CompaniesPREMIUM

Another blow to Christo Wiese as Trans Hex liquidates diamond mine

The liquidation means another headache for top shareholder Wiese, who is in the middle of reviving investment group Brait

Christo Wiese is stepping down as Shoprite chair next month after 41 years at the helm. Picture: HETTY ZANTMAN
Christo Wiese is stepping down as Shoprite chair next month after 41 years at the helm. Picture: HETTY ZANTMAN

Diamond miner Trans Hex has put its unprofitable unit West Coast Resources (WCR) into liquidation, citing a fall of nearly a third in diamond prices and handing its biggest shareholder, Christo Wiese, another setback.

The second-biggest miner of the gemstones to De Beers on the JSE in the 1980s and early 1990s, Trans Hex is struggling with weak diamond prices on worries about oversupply and the rising popularity of laboratory-grown diamonds.

Its share price has fallen more than 70% over the past

five years.

The company, which also competes with Petra Diamonds, said it had applied to the high court in Cape Town to wind up WCR after failing to seal a deal to offload the business and get a third party to run it.

"WCR is not in a position to meet its working-capital requirements without the necessary funding being made available to WCR," Trans Hex said late on Friday.

"Accordingly, shareholders are advised that the major shareholder of WCR … today lodged an application to the high court [Western Cape division] for WCR to be placed into provisional liquidation."

Trans Hex, which counted investment heavyweight Remgro as its biggest shareholder until 2010, bought WCR five years ago, hoping the business would give it a new lease on life after the depletion of diamonds at two flagship mines on the banks of the Orange River.

But a combination of falling diamond prices and lower than expected grades of diamonds from WCR, rendered the business commercially unsound.

The liquidation means another headache for Wiese, whose reputation as one of SA’s most respected stewards of shareholder capital was tarnished with the near collapse of retailer Steinhoff.

Wiese is also in the middle of reviving investment group Brait, which buckled under the weight of weak consumer demand in the UK after an ill-fated acquisition of the British high street retailer New Look.

Another top shareholder, RAC Investment Holding, a long-term investment entity tied to Warren Buffet-style fund manager RECM & Calibre, has also been taking pain. Collectively, RAC and Wiese’s Cream Magenta and Metcap own almost 80% of Trans Hex. The liquidation comes months after the trio offered a more than 100% premium to Trans Hex’s minority shareholders and to take the R104m firm private, a move that would have ended its run of nearly four decades as a listed company.
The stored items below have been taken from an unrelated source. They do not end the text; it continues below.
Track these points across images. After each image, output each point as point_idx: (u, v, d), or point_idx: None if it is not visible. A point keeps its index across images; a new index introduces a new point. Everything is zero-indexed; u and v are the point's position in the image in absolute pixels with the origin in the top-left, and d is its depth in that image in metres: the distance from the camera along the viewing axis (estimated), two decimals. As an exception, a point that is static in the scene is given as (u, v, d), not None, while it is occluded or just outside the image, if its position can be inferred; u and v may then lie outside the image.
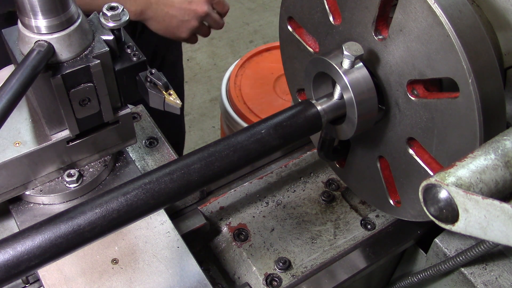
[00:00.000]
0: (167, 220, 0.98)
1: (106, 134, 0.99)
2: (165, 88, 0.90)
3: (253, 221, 1.12)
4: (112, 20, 0.88)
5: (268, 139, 0.85)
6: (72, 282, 0.89)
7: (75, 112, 0.90)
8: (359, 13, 0.86)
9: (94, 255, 0.92)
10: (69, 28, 0.83)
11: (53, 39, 0.82)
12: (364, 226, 1.12)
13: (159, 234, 0.96)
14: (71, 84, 0.86)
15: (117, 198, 0.73)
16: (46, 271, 0.90)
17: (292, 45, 1.08)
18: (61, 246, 0.68)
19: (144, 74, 0.92)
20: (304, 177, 1.21)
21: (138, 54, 0.92)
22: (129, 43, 0.94)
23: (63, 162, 0.99)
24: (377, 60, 0.86)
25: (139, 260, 0.92)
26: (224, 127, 2.49)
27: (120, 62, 0.91)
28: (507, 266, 1.01)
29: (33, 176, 0.97)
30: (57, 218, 0.70)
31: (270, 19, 4.20)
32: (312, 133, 0.96)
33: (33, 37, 0.82)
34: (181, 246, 0.94)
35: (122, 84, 0.94)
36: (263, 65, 2.43)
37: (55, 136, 0.95)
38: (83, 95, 0.88)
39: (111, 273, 0.90)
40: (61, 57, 0.84)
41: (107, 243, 0.94)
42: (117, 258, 0.92)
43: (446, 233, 1.05)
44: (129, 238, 0.95)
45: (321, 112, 0.89)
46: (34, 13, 0.79)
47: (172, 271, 0.91)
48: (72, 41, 0.84)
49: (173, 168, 0.77)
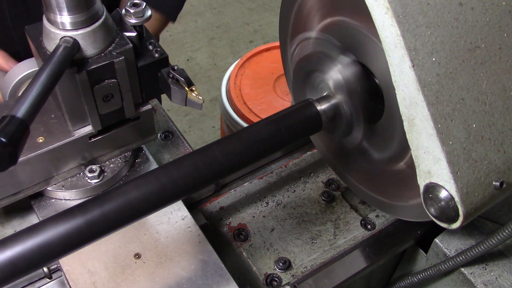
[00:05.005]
0: (188, 215, 0.99)
1: (127, 130, 1.00)
2: (187, 84, 0.90)
3: (253, 221, 1.12)
4: (134, 17, 0.89)
5: (268, 139, 0.85)
6: (95, 276, 0.90)
7: (98, 108, 0.91)
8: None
9: (117, 249, 0.93)
10: (94, 25, 0.83)
11: (78, 35, 0.82)
12: (364, 226, 1.12)
13: (180, 229, 0.96)
14: (96, 80, 0.87)
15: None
16: (69, 266, 0.91)
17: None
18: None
19: (166, 70, 0.92)
20: (304, 177, 1.21)
21: (160, 50, 0.93)
22: (150, 39, 0.94)
23: (85, 158, 1.00)
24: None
25: (161, 254, 0.93)
26: (224, 127, 2.49)
27: (142, 59, 0.92)
28: (507, 266, 1.01)
29: (55, 171, 0.98)
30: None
31: (270, 19, 4.20)
32: (312, 133, 0.96)
33: (58, 33, 0.82)
34: (202, 241, 0.95)
35: (144, 80, 0.95)
36: (263, 65, 2.43)
37: (78, 132, 0.96)
38: (106, 91, 0.89)
39: (134, 267, 0.91)
40: (86, 53, 0.85)
41: (129, 238, 0.95)
42: (139, 253, 0.93)
43: (446, 233, 1.05)
44: (151, 233, 0.96)
45: (321, 112, 0.89)
46: (60, 9, 0.80)
47: (195, 265, 0.91)
48: (97, 37, 0.84)
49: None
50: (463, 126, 0.73)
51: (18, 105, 0.66)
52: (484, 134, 0.75)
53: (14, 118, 0.63)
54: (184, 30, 4.07)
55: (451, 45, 0.73)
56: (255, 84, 2.35)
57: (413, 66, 0.70)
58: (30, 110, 0.65)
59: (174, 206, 1.00)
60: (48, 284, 0.99)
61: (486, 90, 0.75)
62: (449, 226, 0.77)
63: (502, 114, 0.76)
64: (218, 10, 4.27)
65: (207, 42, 3.96)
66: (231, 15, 4.24)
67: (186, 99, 0.90)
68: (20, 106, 0.65)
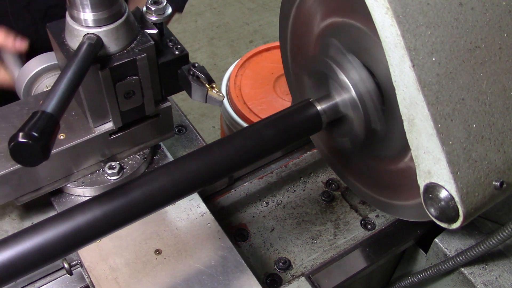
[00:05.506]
0: (207, 211, 1.00)
1: (147, 127, 1.01)
2: (208, 81, 0.90)
3: (253, 221, 1.12)
4: (155, 14, 0.89)
5: (268, 139, 0.85)
6: (117, 272, 0.90)
7: (119, 105, 0.92)
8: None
9: (137, 246, 0.94)
10: (117, 22, 0.84)
11: (101, 32, 0.83)
12: (364, 226, 1.12)
13: (199, 225, 0.97)
14: (118, 77, 0.87)
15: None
16: (90, 262, 0.91)
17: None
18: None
19: (187, 67, 0.92)
20: (304, 177, 1.21)
21: (180, 47, 0.93)
22: (170, 36, 0.95)
23: (104, 155, 1.00)
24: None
25: (181, 251, 0.93)
26: (224, 127, 2.49)
27: (163, 56, 0.92)
28: (507, 266, 1.01)
29: (75, 168, 0.98)
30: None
31: (270, 19, 4.20)
32: (312, 133, 0.96)
33: (81, 30, 0.83)
34: (222, 237, 0.96)
35: (164, 77, 0.95)
36: (263, 65, 2.43)
37: (99, 129, 0.96)
38: (128, 88, 0.90)
39: (155, 263, 0.92)
40: (108, 50, 0.85)
41: (149, 234, 0.95)
42: (160, 249, 0.93)
43: (446, 233, 1.05)
44: (171, 230, 0.96)
45: (321, 112, 0.89)
46: (84, 7, 0.81)
47: (215, 262, 0.92)
48: (120, 35, 0.85)
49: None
50: (463, 126, 0.73)
51: (47, 101, 0.66)
52: (484, 134, 0.75)
53: (44, 113, 0.64)
54: (184, 30, 4.06)
55: (451, 45, 0.73)
56: (255, 84, 2.35)
57: (413, 66, 0.70)
58: (59, 106, 0.66)
59: (193, 203, 1.01)
60: (48, 284, 0.99)
61: (486, 90, 0.75)
62: (449, 226, 0.77)
63: (502, 114, 0.76)
64: (218, 10, 4.27)
65: (207, 42, 3.96)
66: (231, 15, 4.24)
67: (206, 96, 0.90)
68: (49, 102, 0.66)
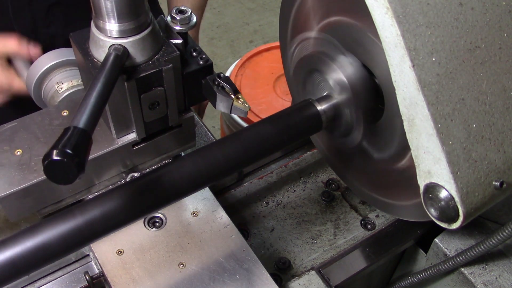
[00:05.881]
0: (230, 223, 0.98)
1: (170, 137, 0.99)
2: (234, 92, 0.89)
3: (253, 221, 1.12)
4: (180, 24, 0.88)
5: (268, 138, 0.85)
6: (140, 285, 0.89)
7: (144, 116, 0.90)
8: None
9: (161, 258, 0.93)
10: (143, 32, 0.82)
11: (127, 43, 0.81)
12: (364, 226, 1.12)
13: (223, 237, 0.96)
14: (144, 88, 0.86)
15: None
16: (114, 275, 0.91)
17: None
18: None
19: (212, 78, 0.91)
20: (304, 177, 1.21)
21: (205, 57, 0.92)
22: (195, 46, 0.93)
23: (126, 166, 0.99)
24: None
25: (205, 263, 0.92)
26: (224, 127, 2.49)
27: (188, 66, 0.91)
28: (507, 266, 1.01)
29: (97, 179, 0.97)
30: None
31: (270, 19, 4.20)
32: (313, 133, 0.96)
33: (107, 41, 0.81)
34: (246, 249, 0.95)
35: (188, 87, 0.93)
36: (263, 65, 2.43)
37: (122, 140, 0.95)
38: (153, 98, 0.88)
39: (179, 276, 0.91)
40: (134, 61, 0.83)
41: (172, 247, 0.94)
42: (183, 262, 0.92)
43: (446, 233, 1.05)
44: (195, 242, 0.95)
45: (321, 112, 0.89)
46: (111, 17, 0.79)
47: (240, 275, 0.91)
48: (146, 45, 0.83)
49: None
50: (463, 126, 0.73)
51: (79, 115, 0.65)
52: (484, 134, 0.75)
53: (77, 129, 0.63)
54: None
55: (451, 45, 0.73)
56: (255, 84, 2.35)
57: (413, 66, 0.70)
58: (90, 120, 0.65)
59: (216, 214, 1.00)
60: (48, 284, 0.99)
61: (486, 90, 0.75)
62: (449, 226, 0.77)
63: (502, 114, 0.76)
64: (218, 10, 4.27)
65: (207, 42, 3.96)
66: (231, 15, 4.24)
67: (231, 107, 0.89)
68: (80, 117, 0.65)
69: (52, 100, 1.12)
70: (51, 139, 0.93)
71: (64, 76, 1.13)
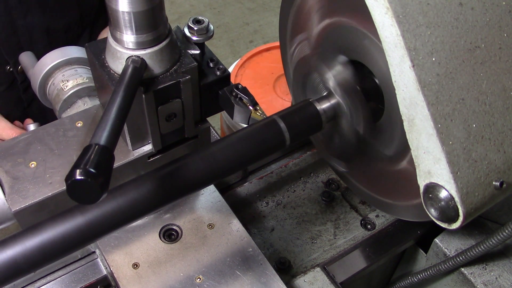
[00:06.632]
0: (247, 236, 0.97)
1: (185, 148, 0.98)
2: (252, 104, 0.88)
3: (253, 221, 1.12)
4: (198, 34, 0.86)
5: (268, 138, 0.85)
6: None
7: (160, 127, 0.89)
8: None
9: (177, 272, 0.92)
10: (161, 44, 0.81)
11: (145, 55, 0.80)
12: (364, 226, 1.12)
13: (239, 250, 0.95)
14: (161, 100, 0.84)
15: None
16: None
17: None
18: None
19: (229, 88, 0.90)
20: (304, 177, 1.21)
21: (222, 68, 0.90)
22: (211, 56, 0.92)
23: None
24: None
25: (222, 277, 0.91)
26: (224, 127, 2.49)
27: (205, 77, 0.89)
28: (507, 266, 1.01)
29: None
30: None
31: (270, 19, 4.20)
32: (312, 133, 0.96)
33: (125, 53, 0.80)
34: (263, 262, 0.93)
35: (204, 98, 0.92)
36: (263, 65, 2.43)
37: (137, 152, 0.93)
38: (170, 110, 0.87)
39: None
40: (152, 73, 0.82)
41: (189, 261, 0.93)
42: (200, 276, 0.91)
43: (446, 233, 1.05)
44: (211, 255, 0.94)
45: (321, 111, 0.89)
46: (128, 29, 0.77)
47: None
48: (164, 57, 0.82)
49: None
50: (463, 126, 0.73)
51: (99, 132, 0.64)
52: (484, 134, 0.75)
53: (98, 146, 0.61)
54: (184, 30, 4.06)
55: (451, 45, 0.73)
56: (255, 84, 2.35)
57: (413, 66, 0.70)
58: (112, 136, 0.64)
59: (232, 227, 0.98)
60: (48, 284, 0.99)
61: (486, 90, 0.75)
62: (449, 226, 0.77)
63: (502, 114, 0.76)
64: (218, 10, 4.27)
65: (207, 42, 3.96)
66: (231, 15, 4.24)
67: (249, 118, 0.88)
68: (102, 133, 0.64)
69: (57, 98, 1.12)
70: (65, 151, 0.91)
71: (69, 74, 1.14)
The offer to minority shareholders at 100c a share is well above the 42c-53c range the share has traded at from the beginning of May and the end of June, and is worth about R23m.

In May, Trans Hex accepted a University of the Western Cape offer to acquire its head office property in Parow for R30m, versus a carrying value in Trans Hex’s books of less than R1.2m.

The share price was flat at 91c at close of trade on the JSE on Friday.